TEXTE SOURCE:
++++++

Le plus souvent parce qu’il n’a encore ni partition ni système de fichiers, parce que le boîtier n’est pas assez alimenté, ou parce que le cordon est un cordon de charge plutôt qu’un cordon de données. Les trois s’écartent vite.
Prenez-les dans l’ordre. Les trois premiers contrôles ne coûtent rien et règlent l’essentiel des cas.
Est-ce un cordon de données ?
Les cordons qui ne portent que du courant se vendent en quantités énormes et ressemblent exactement aux cordons de données. Employez celui livré avec le boîtier, ou un cordon dont vous savez qu’il porte des données.
Pendant que vous y êtes, essayez un autre port de la machine, et un port de la machine elle-même plutôt qu’un port de concentrateur ou d’écran.
Est-il assez alimenté ?
Un boîtier de 2,5 pouces vit normalement du raccordement à la machine. Un boîtier de 3,5 pouces réclame sa propre alimentation, parce qu’un gros disque mécanique tire plus qu’un port de machine ne fournit — c’est pourquoi les deux sont des produits distincts plutôt que deux tailles d’un seul.
Les symptômes d’une alimentation insuffisante sont caractéristiques : un disque qui apparaît et disparaît, qui cliquette ou redémarre sans cesse, ou qui fonctionne sur une machine et pas sur une autre. Si le boîtier a un bloc, employez-le. S’il est alimenté par le cordon et que c’est limite, un port directement sur la machine vaut mieux qu’un port de concentrateur.
A-t-il jamais été préparé ?
Un disque sans table de partition et sans système de fichiers n’apparaîtra pas dans un gestionnaire de fichiers, parce qu’il n’y a rien à montrer. Il apparaîtra dans l’outil de gestion de disques de la machine comme un périphérique non initialisé ou non alloué.
C’est l’état normal d’un disque nu, et créer une partition et un système de fichiers est tout ce qu’il faut. Un disque formaté pour un autre système d’exploitation est le cas voisin : il existe, la machine le voit, et elle ne sait pas le lire.
Le disque lui-même est-il vivant ?
Écoutez. Un disque mécanique qui démarre puis cliquette à répétition, ou qui ne démarre pas du tout, rapporte quelque chose que le logiciel ne peut pas dire.
Si le disque compte, arrêtez-vous là. Des tentatives répétées de monter un disque mécanique défaillant peuvent rendre une récupération plus difficile, et cette décision — le contenu vaut-il une tentative professionnelle — se prend bien plus facilement avant vingt cycles d’alimentation de plus.

++++++

EXERCICES À TRAITER:
a: Indiquez si chacun des énoncés (i), (ii) et (iii) concorde avec le texte sur le disque externe non reconnu. Répondez par oui ou par non et citez les mots du texte qui tranchent.
(i) Un boîtier de 3,5 pouces fonctionne normalement sans alimentation propre.
(ii) Un disque sans table de partition ni système de fichiers figure dans l’outil de gestion de disques comme un périphérique non initialisé ou non alloué.
(iii) Quand l’alimentation par le cordon est limite, un port de concentrateur est préférable à un port de la machine.
b: Rédigez la suite du texte sur le disque externe non reconnu, à partir de sa dernière phrase.

Entrées enregistrées
++++++

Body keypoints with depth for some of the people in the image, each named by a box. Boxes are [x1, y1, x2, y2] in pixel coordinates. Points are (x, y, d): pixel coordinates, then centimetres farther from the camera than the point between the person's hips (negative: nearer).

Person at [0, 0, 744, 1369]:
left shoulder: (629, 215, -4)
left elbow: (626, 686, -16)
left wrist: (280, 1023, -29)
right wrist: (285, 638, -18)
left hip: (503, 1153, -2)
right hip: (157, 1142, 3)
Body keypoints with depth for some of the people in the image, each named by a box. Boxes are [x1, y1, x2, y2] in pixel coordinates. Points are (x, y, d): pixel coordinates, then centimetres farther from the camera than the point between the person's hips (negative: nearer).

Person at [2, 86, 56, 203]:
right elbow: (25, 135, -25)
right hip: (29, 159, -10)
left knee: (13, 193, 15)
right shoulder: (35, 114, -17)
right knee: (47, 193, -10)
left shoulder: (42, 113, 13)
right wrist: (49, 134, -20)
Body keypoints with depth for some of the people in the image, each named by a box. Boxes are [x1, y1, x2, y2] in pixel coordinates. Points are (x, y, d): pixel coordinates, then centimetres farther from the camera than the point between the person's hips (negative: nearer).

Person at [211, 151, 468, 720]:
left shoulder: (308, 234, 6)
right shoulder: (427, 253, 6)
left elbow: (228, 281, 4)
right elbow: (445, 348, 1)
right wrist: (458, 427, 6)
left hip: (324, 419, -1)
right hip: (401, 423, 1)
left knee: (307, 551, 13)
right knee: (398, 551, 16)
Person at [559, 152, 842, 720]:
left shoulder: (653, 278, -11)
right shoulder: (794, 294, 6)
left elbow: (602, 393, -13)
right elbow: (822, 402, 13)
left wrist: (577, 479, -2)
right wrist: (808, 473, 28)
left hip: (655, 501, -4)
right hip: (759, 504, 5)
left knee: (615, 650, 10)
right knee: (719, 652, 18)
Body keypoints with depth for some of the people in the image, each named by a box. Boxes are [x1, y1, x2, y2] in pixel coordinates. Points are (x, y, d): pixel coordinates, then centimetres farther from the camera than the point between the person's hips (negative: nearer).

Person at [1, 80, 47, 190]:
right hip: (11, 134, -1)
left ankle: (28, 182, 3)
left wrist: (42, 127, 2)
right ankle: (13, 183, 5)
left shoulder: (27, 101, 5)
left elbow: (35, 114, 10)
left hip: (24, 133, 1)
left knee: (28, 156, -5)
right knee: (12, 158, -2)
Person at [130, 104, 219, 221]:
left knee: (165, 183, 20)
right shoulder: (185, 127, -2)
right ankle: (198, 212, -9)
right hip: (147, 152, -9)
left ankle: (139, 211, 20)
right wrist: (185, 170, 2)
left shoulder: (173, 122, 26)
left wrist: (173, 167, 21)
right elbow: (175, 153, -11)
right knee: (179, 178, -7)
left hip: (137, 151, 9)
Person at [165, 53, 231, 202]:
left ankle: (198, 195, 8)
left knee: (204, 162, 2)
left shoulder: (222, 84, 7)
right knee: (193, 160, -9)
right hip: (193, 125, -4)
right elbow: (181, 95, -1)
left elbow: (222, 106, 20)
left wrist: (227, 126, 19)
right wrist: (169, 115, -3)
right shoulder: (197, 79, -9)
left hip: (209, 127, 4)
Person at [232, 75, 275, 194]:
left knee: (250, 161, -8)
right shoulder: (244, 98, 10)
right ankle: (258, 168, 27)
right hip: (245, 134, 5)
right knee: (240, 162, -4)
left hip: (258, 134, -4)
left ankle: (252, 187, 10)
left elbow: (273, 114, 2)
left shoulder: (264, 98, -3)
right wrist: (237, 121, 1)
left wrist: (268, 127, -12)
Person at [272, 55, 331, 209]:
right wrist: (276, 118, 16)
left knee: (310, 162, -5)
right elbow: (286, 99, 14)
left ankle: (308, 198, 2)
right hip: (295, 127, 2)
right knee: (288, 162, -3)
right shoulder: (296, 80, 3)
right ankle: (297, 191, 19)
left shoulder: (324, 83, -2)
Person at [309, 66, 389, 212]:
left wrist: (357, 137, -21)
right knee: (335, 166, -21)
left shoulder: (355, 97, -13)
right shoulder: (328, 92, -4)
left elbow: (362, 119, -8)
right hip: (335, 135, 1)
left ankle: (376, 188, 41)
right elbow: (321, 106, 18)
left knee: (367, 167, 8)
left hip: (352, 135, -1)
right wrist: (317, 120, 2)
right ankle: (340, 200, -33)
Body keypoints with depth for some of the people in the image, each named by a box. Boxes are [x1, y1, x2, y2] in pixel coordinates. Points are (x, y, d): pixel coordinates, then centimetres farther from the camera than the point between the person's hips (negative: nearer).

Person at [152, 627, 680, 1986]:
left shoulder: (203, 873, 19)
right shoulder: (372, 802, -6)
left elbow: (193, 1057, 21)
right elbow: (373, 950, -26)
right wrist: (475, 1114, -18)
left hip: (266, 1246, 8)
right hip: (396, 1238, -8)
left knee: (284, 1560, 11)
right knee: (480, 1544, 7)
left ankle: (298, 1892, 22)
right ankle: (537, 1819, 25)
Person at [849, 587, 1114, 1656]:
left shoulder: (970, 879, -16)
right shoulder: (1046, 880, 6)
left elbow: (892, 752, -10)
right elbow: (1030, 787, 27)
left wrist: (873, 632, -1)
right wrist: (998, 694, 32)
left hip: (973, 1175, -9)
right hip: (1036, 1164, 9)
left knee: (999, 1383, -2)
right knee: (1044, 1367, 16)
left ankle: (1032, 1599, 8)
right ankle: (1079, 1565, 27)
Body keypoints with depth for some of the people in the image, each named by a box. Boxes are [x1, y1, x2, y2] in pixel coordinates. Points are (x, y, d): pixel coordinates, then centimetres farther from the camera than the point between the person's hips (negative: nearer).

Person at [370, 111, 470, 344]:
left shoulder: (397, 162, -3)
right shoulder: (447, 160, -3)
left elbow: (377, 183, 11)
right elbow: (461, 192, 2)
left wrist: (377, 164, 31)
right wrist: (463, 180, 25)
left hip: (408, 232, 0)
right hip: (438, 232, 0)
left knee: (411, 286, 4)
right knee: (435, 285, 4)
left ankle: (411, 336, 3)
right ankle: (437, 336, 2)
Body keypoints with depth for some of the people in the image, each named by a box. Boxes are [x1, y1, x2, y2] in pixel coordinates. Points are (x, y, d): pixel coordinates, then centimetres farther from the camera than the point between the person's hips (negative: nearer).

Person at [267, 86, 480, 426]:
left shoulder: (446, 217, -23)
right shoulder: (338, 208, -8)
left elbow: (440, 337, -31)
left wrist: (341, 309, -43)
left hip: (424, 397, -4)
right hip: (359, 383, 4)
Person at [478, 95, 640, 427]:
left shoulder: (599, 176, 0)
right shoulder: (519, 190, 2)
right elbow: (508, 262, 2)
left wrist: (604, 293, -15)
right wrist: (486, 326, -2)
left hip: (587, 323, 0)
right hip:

++++++

RÉPONSES:
a:
(i) Non : « Un boîtier de 3,5 pouces réclame sa propre alimentation ».
(ii) Oui : « Il apparaîtra dans l’outil de gestion de disques de la machine comme un périphérique non initialisé ou non alloué. »
(iii) Non : « un port directement sur la machine vaut mieux qu’un port de concentrateur. »

b:
Est-ce le boîtier plutôt que le disque ?
Un disque externe est un disque et un pont, et le pont tombe lui aussi. Sortir le disque et le raccorder directement à une machine, ou le mettre dans un autre boîtier, sépare les deux.
Notez une chose avant de le faire : certains boîtiers écrivent le disque d’une façon que seul ce boîtier comprend, en particulier là où un chiffrement matériel est en jeu. Le fabricant indique si le disque est lisible ailleurs, et il vaut la peine de le savoir avant d’en dépendre.
Et la leçon en dessous
Un disque qui refuse d’apparaître rappelle tout ce qui dépend d’un seul objet. Quoi qu’il finisse par contenir, la seconde copie vit ailleurs — c’est la différence entre une soirée agaçante et quelque chose de pire.
Les questions qui se posent avant une commande
La lampe est allumée et rien n’apparaît. Que faut-il en conclure ?
Que le boîtier est alimenté et que tout ce qui vient au-dessus reste en question. Regardez si l’outil de gestion de disques de la machine voit un disque non initialisé, parce qu’un disque qui y apparaît sans apparaître dans le gestionnaire de fichiers réclame simplement une table de partition et un système de fichiers.
Le câble compte-t-il vraiment ?
Énormément. Les cordons vendus pour la charge ne portent souvent que le courant, et ils sont physiquement identiques aux cordons de données. Employer celui livré avec le boîtier, ou un cordon de données dont on sait qu’il fonctionne, élimine la cause la plus courante d’un disque qui se comporte comme s’il n’était pas branché.